Depois da Rua Tutoia traz personagens reais e fictícios para falar de um período histórico e suas consequências na vida das pessoas até hoje
O Brasil teve bebês sequestrados por agentes da ditadura? Havia maternidades clandestinas, como nos países vizinhos, durante os anos de chumbo? São perguntas ainda sem respostas na história recente do País. Por enquanto. O tema é tratado no livro Depois da Rua Tutoia (11 Editora, R$ 59,90), romance do jornalista Eduardo Reina. A obra será lançada ontem, em São Paulo.
Os personagens são baseados em histórias reais de pessoas que lutaram contra, sofreram ou apoiaram a repressão nas décadas de 1960/70. Depois da Rua Tutoia mostra a vida de Margareth e José Eugênio, militantes de esquerda que lutaram contra o regime de opressão. O casal criou uma célula de resistência no município de Mauá, região do ABC paulista e trabalhou numa fábrica de porcelana. A mesma onde o sociólogo Herbert de Souza, o Betinho, foi funcionário naquela década.
Com membros da Igreja Católica, organizaram os operários e moradores pobres da região. Mas acabam localizados por agentes da repressão. Margareth ficou presa no Destacamento de Operações de Informações-Centro de Operações de Defesa Interna (DOI-Codi), na Rua Tutoia, na capital paulista, centro de prisão e tortura.
A história criada por Eduardo Reina mostra o que aconteceu com a militante presa e com a filha que teve no cárcere, Verônica. São as vidas desenvolvidas depois da prisão no DOI-Codi da Rua Tutoia.
“Reina nos apresenta, por meio da vida de Verônica, o feminino da ditadura, o sofrimento das mulheres e sua ativa participação na luta”, afirma o presidente da Comissão da Verdade do Estado de São Paulo, Adriano Diogo, que prefacia a obra.
O autor realizou extensa pesquisa para embasar seu romance ficcional e se deparou com um caso emblemático, o único registrado oficialmente: é o de Lia Cecília da Silva Martins, empresária de 41 anos (segundo registro feito pelos pais adotivos) que hoje mora no Rio de Janeiro. No início da década de 1970, ela foi sequestrada ainda bebê e levada para um internato na cidade de Belém por dois militares que atuaram contra a guerrilha no Araguaia. Acabou adotada por uma família paraense, que desconhecia a origem da criança.

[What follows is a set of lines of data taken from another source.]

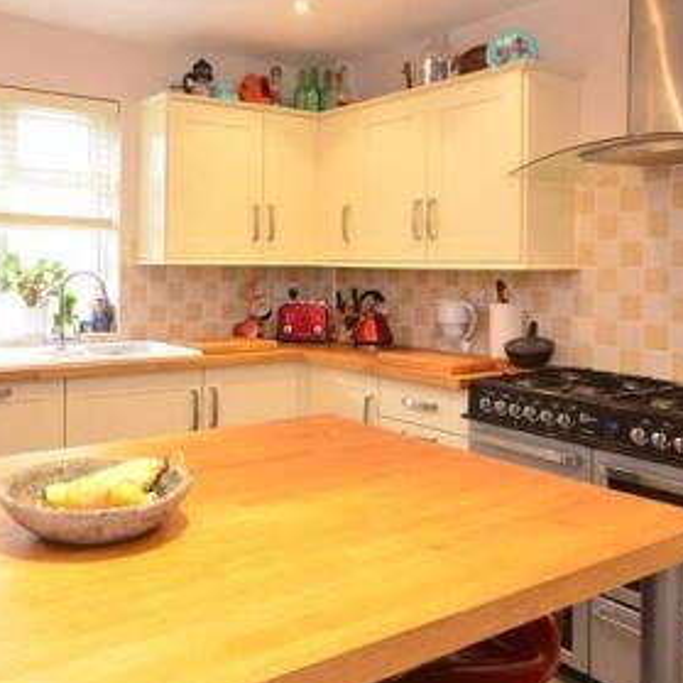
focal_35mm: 34
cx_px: 284
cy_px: 256
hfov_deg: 47.6
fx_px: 770
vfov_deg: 47.4
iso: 200
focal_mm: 11.5
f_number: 5
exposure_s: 1/6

“O livro é uma ótima base para debates sobre esse momento da história. Afinal, o sequestro de filhos e filhas de militantes de esquerda durante os anos da mais recente ditadura brasileira – uma ação muito usual nos países do Cone Sul, principalmente na Argentina – também aconteceu no Brasil”, garante o jornalista.
Com 240 páginas, o livro é o primeiro romance do catálogo da 11 Editora – editora independente sediada em Jaú, interior paulista – e apresenta um projeto gráfico interativo. Os primeiros capítulos simulam documentos oficiais do Centro de Informações da Marinha (Cenimar) e estão contidos em um “envelope” com o timbre de confidencial, que precisa ser aberto. Sem isso, a narrativa não pode ser compreendida. Ao estimular o leitor a acessar o que está oculto, a ideia é provocar uma reflexão: a de que todos os arquivos sobre a ditadura militar venham a público, para que a história recente do País possa ser reescrita e entendida.
A obra é vendida pelo site da 11 Editora (www.11editora.com.br).
Sobre o autor – Eduardo Reina atualmente é coordenador do Departamento de Imprensa da Artesp. Trabalhou em vários jornais, revistas e periódicos, rádios e televisão em São Paulo e no interior, desde 1983. Ganhou vários prêmios de jornalismo, como o Abril, o Estado e o Imprensa Sindical. Em 2010, seu blog venceu o prêmio Estado. No mesmo ano também foi menção honrosa no prêmio Excelência Jornalística da Sociedade Interamericana de Imprensa (SIP). Autor do livro de contos policiais No Gravador (2003). Integrante dos livrosO Conto Brasileiro Hoje, Volume 5 (2007) e Contos e Casos Populares (introdução de Paulo Freire) (1984).